# Start of EXTRACTED DATA

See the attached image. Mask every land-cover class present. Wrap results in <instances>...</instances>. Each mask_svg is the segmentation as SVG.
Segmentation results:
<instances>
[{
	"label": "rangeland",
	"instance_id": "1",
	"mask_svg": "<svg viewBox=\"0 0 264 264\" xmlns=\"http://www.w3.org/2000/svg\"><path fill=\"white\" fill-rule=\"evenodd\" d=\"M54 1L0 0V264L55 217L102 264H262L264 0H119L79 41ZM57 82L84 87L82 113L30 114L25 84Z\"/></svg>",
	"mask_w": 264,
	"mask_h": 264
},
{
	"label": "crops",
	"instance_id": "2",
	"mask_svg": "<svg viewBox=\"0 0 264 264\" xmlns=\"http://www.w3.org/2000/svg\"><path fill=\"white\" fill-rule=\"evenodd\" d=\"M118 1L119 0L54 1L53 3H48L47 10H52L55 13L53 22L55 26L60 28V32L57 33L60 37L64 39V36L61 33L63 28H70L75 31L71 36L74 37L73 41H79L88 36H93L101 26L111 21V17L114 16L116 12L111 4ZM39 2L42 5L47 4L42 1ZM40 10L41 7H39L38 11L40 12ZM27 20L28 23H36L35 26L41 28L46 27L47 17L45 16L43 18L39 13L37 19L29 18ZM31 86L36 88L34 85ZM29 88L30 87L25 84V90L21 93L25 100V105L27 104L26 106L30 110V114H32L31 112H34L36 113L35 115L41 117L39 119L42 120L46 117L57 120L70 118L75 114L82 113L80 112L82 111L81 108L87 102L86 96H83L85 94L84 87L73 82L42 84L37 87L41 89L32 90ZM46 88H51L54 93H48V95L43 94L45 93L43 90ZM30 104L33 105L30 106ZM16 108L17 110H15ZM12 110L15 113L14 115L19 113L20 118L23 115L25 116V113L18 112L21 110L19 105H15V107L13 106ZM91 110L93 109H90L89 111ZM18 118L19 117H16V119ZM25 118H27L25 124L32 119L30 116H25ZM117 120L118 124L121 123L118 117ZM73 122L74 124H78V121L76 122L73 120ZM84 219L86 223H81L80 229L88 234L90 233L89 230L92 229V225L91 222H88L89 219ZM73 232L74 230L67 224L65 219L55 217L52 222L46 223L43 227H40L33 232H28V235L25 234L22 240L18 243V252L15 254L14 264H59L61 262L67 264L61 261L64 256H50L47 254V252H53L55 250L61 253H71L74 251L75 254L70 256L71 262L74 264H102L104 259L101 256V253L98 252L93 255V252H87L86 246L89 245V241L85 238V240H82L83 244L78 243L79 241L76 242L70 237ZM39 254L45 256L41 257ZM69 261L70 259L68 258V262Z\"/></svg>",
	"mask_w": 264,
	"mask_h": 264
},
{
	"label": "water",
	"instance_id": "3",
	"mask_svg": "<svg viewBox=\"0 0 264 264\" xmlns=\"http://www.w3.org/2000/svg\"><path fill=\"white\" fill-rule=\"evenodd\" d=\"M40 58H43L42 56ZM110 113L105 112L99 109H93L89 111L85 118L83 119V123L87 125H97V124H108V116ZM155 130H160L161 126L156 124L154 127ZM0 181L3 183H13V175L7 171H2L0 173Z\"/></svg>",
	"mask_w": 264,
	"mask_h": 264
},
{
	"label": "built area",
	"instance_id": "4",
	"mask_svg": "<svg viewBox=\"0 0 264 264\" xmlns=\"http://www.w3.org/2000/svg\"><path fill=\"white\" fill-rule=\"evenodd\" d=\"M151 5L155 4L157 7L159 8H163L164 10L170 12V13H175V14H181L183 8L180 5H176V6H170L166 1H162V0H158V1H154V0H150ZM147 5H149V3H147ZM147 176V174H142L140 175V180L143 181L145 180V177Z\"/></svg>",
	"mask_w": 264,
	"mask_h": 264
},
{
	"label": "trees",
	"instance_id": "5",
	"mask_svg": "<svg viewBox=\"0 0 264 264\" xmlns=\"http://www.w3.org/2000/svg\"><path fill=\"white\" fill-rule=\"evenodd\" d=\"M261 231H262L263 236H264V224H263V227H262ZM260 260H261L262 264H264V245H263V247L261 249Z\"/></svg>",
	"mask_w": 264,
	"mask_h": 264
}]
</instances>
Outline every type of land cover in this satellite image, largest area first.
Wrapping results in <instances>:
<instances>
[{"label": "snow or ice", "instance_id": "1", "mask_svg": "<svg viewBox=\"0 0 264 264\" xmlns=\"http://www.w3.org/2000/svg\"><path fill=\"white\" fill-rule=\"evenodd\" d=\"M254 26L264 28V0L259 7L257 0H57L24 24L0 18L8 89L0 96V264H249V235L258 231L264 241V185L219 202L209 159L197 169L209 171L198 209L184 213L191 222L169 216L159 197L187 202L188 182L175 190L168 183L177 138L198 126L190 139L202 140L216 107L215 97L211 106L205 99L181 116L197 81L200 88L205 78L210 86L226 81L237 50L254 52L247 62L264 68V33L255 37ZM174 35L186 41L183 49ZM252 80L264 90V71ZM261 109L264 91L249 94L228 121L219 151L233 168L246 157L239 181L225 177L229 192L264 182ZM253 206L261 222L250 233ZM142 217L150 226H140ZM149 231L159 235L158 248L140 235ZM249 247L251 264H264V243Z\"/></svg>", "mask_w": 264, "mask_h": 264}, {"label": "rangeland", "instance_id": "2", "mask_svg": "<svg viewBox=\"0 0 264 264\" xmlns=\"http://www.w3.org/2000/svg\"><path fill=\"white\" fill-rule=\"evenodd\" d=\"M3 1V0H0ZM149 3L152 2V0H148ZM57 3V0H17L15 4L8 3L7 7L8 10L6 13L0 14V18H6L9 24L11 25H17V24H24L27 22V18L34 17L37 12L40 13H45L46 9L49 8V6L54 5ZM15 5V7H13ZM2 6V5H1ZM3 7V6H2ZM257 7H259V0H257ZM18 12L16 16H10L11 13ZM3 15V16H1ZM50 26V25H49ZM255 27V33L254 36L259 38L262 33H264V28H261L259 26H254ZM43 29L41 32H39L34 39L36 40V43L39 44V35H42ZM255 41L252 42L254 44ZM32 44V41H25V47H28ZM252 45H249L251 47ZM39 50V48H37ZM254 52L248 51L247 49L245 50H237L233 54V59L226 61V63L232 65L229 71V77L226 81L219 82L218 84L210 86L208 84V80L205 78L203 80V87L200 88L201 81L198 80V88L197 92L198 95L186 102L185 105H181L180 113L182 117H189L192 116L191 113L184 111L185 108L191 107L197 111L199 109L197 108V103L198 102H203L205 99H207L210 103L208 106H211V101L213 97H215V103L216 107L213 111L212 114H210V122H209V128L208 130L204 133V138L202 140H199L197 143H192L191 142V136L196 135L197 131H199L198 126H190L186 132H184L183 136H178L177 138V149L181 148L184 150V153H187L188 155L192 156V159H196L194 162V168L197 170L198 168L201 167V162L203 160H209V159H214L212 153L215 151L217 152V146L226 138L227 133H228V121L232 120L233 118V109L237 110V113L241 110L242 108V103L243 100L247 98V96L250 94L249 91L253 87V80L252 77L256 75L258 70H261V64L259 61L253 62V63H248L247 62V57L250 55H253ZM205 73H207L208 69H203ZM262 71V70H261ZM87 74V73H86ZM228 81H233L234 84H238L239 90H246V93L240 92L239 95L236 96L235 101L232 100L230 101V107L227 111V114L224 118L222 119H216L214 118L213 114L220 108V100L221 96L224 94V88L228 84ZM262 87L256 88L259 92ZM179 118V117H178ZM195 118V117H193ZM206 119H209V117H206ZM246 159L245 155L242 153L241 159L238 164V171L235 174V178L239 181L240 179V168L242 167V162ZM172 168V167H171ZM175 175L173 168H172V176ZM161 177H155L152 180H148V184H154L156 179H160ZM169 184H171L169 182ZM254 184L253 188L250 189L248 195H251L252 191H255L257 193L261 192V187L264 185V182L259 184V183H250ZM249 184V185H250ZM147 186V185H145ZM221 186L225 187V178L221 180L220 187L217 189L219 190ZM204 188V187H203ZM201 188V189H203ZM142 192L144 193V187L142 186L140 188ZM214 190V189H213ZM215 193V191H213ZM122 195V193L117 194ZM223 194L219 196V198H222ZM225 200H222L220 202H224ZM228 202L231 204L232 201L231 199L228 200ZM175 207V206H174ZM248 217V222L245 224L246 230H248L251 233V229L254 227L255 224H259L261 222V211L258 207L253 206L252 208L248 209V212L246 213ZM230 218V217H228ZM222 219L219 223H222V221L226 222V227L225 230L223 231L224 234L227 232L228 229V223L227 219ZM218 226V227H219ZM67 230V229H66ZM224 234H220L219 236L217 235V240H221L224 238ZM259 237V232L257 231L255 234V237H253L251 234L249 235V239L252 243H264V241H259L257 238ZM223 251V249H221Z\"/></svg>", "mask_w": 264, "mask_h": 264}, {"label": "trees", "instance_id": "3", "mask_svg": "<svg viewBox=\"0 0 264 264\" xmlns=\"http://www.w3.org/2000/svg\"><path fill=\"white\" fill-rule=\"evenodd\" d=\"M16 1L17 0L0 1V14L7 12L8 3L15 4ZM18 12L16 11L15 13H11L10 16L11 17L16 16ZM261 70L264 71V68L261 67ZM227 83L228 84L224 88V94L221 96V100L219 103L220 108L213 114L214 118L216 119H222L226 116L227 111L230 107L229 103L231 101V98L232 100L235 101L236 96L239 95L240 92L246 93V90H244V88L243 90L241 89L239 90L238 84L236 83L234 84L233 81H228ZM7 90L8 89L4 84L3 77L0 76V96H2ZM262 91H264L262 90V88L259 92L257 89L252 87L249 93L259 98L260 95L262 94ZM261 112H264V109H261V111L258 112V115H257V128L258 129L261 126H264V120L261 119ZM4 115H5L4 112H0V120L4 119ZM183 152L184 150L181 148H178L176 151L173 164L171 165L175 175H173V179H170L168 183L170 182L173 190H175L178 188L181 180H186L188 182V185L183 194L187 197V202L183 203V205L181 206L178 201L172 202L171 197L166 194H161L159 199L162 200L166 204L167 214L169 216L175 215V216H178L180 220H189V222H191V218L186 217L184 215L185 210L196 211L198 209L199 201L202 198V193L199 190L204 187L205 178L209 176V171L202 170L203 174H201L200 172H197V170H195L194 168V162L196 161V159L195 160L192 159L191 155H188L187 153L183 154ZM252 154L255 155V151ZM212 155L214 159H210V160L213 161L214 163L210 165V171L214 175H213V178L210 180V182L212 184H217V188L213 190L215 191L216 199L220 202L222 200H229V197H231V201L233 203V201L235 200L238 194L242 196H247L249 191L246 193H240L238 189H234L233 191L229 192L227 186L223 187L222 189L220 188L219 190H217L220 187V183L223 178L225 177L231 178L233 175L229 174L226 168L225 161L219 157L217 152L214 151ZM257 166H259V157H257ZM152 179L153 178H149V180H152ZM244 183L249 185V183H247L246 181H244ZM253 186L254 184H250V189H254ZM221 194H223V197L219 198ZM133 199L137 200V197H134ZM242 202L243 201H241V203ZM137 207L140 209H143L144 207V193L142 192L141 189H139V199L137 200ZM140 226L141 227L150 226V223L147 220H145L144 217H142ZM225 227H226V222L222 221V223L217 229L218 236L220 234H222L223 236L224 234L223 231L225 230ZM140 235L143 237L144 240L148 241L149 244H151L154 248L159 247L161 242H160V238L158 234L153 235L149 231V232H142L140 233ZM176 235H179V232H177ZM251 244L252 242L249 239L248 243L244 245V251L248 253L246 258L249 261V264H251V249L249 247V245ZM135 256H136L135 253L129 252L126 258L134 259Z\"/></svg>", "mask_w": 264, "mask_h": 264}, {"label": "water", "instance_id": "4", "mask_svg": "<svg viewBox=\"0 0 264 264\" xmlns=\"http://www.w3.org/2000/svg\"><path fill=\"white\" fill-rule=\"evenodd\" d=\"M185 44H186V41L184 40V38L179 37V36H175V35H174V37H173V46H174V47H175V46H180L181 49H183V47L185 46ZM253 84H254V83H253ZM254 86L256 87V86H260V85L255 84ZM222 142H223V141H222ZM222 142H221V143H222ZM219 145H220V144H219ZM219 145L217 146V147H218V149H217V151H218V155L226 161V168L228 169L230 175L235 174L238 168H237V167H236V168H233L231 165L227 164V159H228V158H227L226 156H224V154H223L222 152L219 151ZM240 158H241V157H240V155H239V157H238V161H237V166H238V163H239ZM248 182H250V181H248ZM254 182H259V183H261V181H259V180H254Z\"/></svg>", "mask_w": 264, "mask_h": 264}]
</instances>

# End of EXTRACTED DATA

GIVEN REQUEST =>
Please count the lines in the items above that contain the string "cover", treating uppercase and lowercase as different, and reply with the number alone.

PROBLEM SOLUTION =>
2